21. Our job in appeal is to see whether the learned Single Judge has exercised the discretion on sound and recognized principles of law.

22. From a perusal of the decision of the learned Single Judge we find good reasons given to accept the view taken by the Vice Chairperson DDA in the report submitted by him.

23. Concededly there are 5 parks in the colony. 3 in the first phase and 2 in the second phase. The total area of the parks in the first phase is 2.583 acres. The total area of the parks in the second phase is 1.373 acres. The total comes to 3.956 acres. The total area of the colony is 20.25 acres + 10.19 acres = 30.44 acres. 14% thereof would come to 4.26 acres. Thus, of the total area of the colony 4.26 acres would be required to be maintained as a green area as per the Master Plan norms; with 5% variation. 5% of 4.26 acres is 0.213 acres. Thus, as per the strict requirement of the Master Plan norms 4.047 acres would be required to be kept at a green area. Concededly 3.956 acres exists physically at site as parks i.e. green area. Thus the difference would be 4.047 - 3.956 = 0.091 acres. This translates to 450 square yards land. This would be if we were to exclude the 0.2 acres land shown as green and marked 'D' in the site plan which was sent for approval.
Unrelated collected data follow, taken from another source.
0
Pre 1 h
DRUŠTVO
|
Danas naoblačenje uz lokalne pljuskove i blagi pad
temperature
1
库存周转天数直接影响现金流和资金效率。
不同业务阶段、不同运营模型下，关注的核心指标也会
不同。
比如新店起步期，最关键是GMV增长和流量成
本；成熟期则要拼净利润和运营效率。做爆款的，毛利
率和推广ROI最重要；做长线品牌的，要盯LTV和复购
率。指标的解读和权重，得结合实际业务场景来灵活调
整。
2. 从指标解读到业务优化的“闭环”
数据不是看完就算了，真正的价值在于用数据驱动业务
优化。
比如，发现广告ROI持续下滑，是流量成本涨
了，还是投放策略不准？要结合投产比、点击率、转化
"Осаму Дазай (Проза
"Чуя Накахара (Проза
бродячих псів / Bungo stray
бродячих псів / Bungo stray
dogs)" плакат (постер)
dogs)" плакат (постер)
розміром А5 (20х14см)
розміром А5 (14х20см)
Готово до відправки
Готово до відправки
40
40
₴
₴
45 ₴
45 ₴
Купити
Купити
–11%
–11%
24. Thus, in any case one would not need 1088 square yards of land to make up the deficiency i.e. the land marked 'I' in the site plan.
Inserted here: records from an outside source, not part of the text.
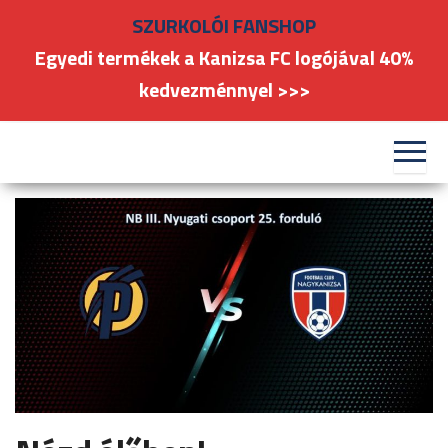
Skip
SZURKOLÓI FANSHOP
to
Egyedi termékek a Kanizsa FC logójával 40%
the
kedvezménnyel >>>
content
#kanizsafoci
FC
Nagykanizsa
25. What appears to have happened is this. When the first phase plan was approved, area marked 'D' ad-measuring 0.2 acres was shown as green area, apart from the 3 parks, total area whereof is 2.583 acres. The

total green area shown was 2.783 acres. The land at phase-1 was 20.25 acres, and 14% thereof would be 2.835 acres. 5% permissible variation thereof would be 0.14175 acres. It appears that at the first phase the sanction was as above. But so narrow was the strip of land marked 'D' that when the composite plan was sanctioned it was given a go by, and probably to comply with the Master Plan norms, while sanctioning the composite plan the area marked 'I' was shown as a green area. This explains the fourth reason given in his report by the Vice Chairperson DDA that no public land/road once approved in plan could be converted into a private/public green, without substantive public interest.

26. It would thus be better to resolve the dispute in the absence of the original record, by looking at the physical site i.e. deciding the dispute de-facto rather than de-jure.
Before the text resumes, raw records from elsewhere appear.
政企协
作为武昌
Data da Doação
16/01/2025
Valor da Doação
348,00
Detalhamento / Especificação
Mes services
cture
27. We highlight once again that in the absence of the original record it is not possible to answer the question with 100% accuracy. For the reason that assuming the stand of the appellants is correct the infraction of law would be de minimus i.e. only 450 square yards land out of 30.44 acres i.e. 0.094 acres, we are of the opinion that curtains must be dropped by dismissing the appeals, but without any order as to costs.